By the early 1970s, my interests began to focus more specifically on wild foods. Initially, through the study of Bradford Angier’s book How to Stay Alive in the Woods (1956), and shortly thereafter by Allan Hall’s The Wild Food Trailguide (1973), and by Euell Gibbons’ Stalking the Wild Asparagus (1962), I seriously began studying and gathering edible wild plants.

While pursuing a science curriculum at Michigan State University, I organized a six-month vagabonding trip for myself through Europe. I planned to supplement my diet with wild foods, hoping to save some money during my travels. In preparation, I took college courses in wilderness survival, nutrition, and edible wild plants.

I spent my time in the European countryside, traveling on old back roads and through small villages where tourists did not travel. In the mid 1970s, these areas were less affected by modern American culture then they are today. People were still practicing traditional foodways. In the process of traveling, I met locals who invited me for dinner or to stay with them a few days. I routinely asked the food preparers if they knew of and used any wild foods. They almost always did and gladly showed me what they knew. After studying in this way for months, I was getting all of my vegetables from wild plants.
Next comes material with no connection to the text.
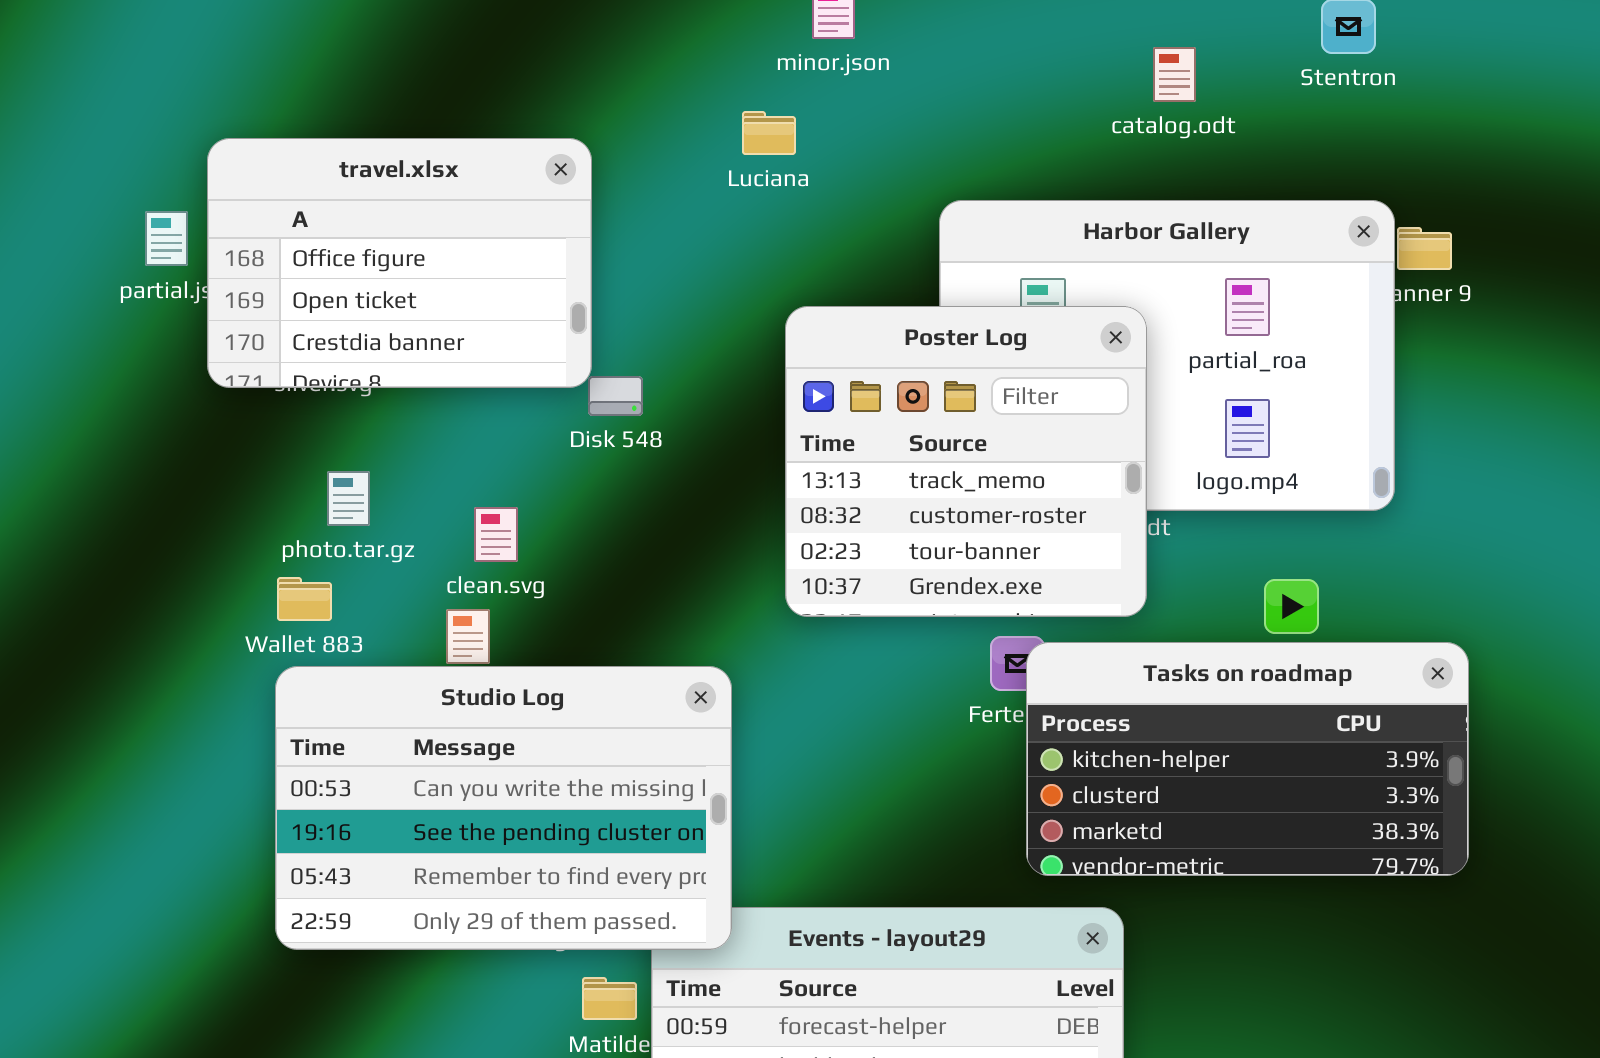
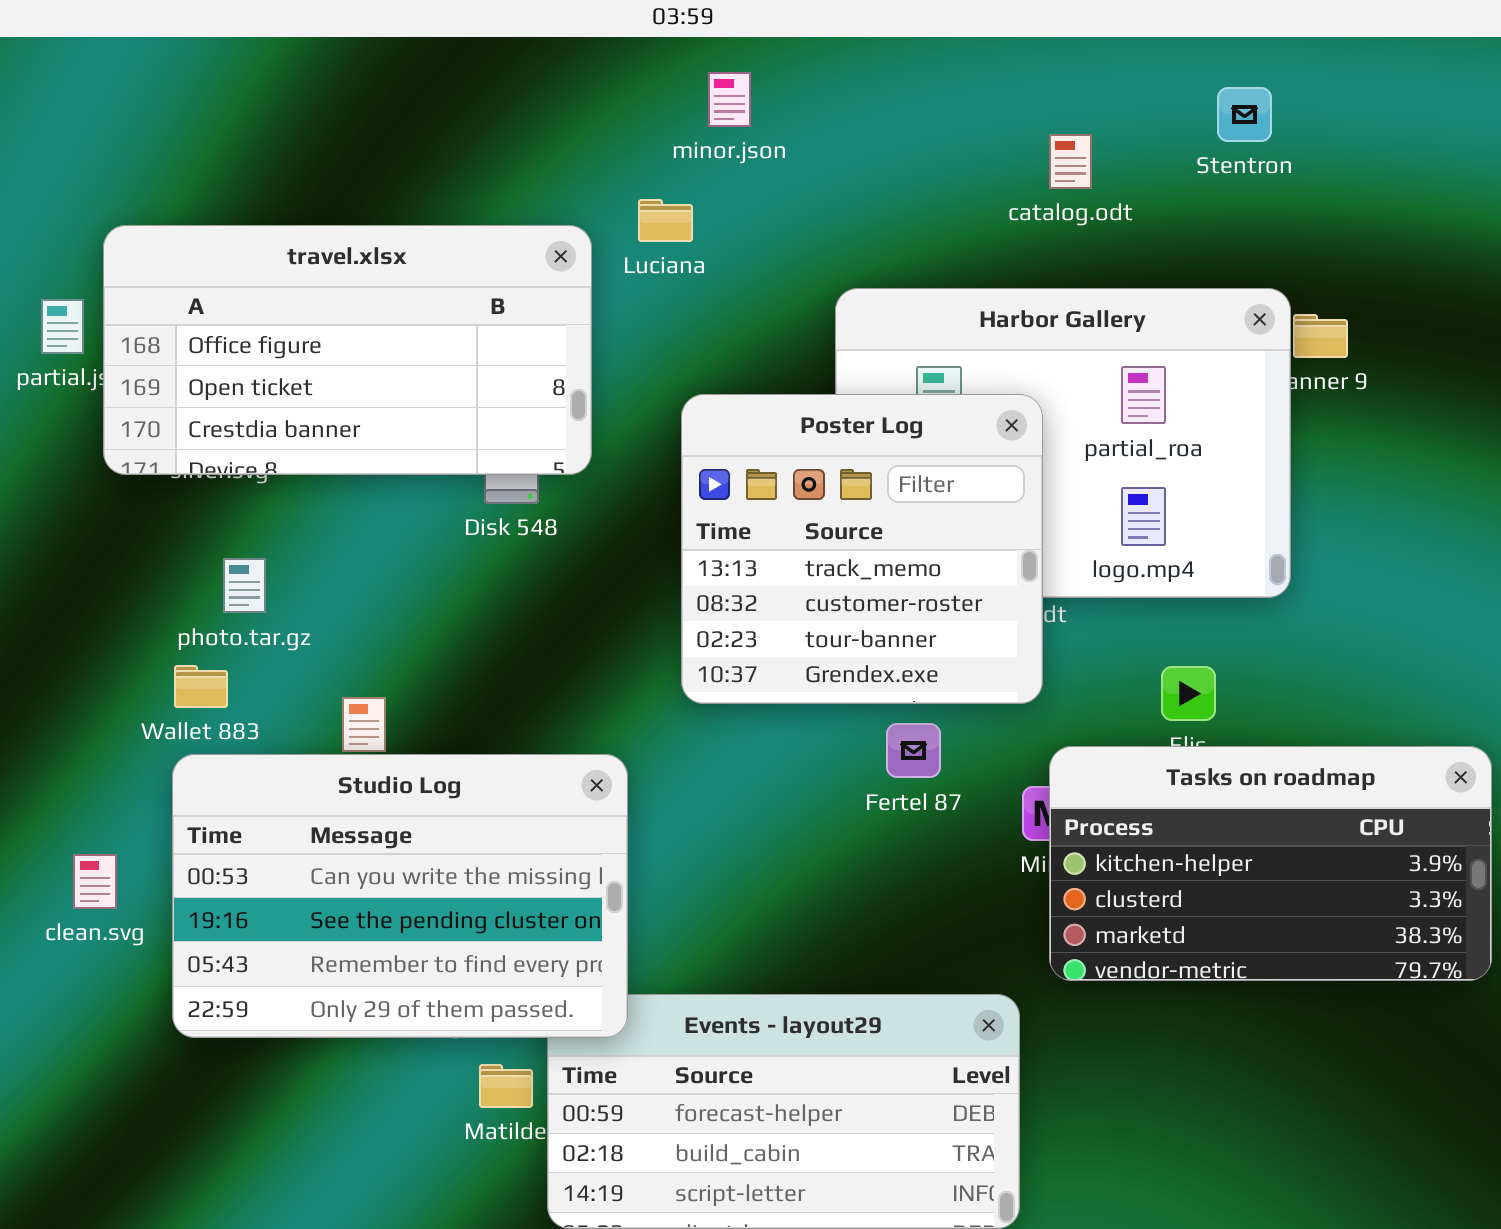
travel.xlsx: [207,138,592,388] -> [103,225,592,475], resized
clean.svg: [474,507,518,562] -> [73,854,117,909], moved
Tasks on roadmap: [1026,642,1469,876] -> [1049,746,1492,981], moved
Upon returning to the States and with encouragement from administrators and professors, I began teaching senior-level classes in edible wild plants at Michigan State University. That continued from 1978 to 1985.

While teaching and working on my master’s and doctorate degrees, I studied botany under Dr. John Beaman, curator of the MSU herbarium. I also took conventional botany and taxonomy courses. Over the years, many wild food research expeditions were conducted, including ones to Washington, D.C., North Carolina, West Virginia, Michigan, Indiana, Illinois, Wisconsin, North Dakota, Montana, Idaho, Utah, Wyoming, Georgia, Nevada, Ohio, Oregon, Washington, California, British Columbia, and Alberta. My PhD in nutrition is helping me achieve my long-term goal of advancing the field of wild foods. My formal academic training has helped me learn about nutrients, human physiology and biochemistry, cultural foodways, anthropology, food preparation, and nutritional toxicology.

I moved to Oregon in 1989, where I continued my research and teaching. Since moving to Portland, I have taught wild food classes at Portland State University, Clackamas Community College, Portland Parks and Recreation, and Wild Food Adventures. As of January 1994, I have been running Wild Food Adventures as a full-time career. It is a teaching and research institution devoted to edible wild plants and other foragables. You can find more information about Wild Food Adventures at http://www.wildfoodadventures.com.

As a result of my experiences, I have a doctorate in nutrition, a master’s in education, and degrees in biology and zoology. I’m a trained botanist, nature photographer, writer, researcher, and teacher. Over the years, I have taught and trained thousands of people about wild foods all over North America, given hundreds of wild food presentations to a wide variety of groups, assembled a comprehensive wild food library, and documented hundreds of wild foods in photographs and notes. Between newsletters, magazines, academic periodicals, and the Internet, I have published over 100 articles on edible wild plants.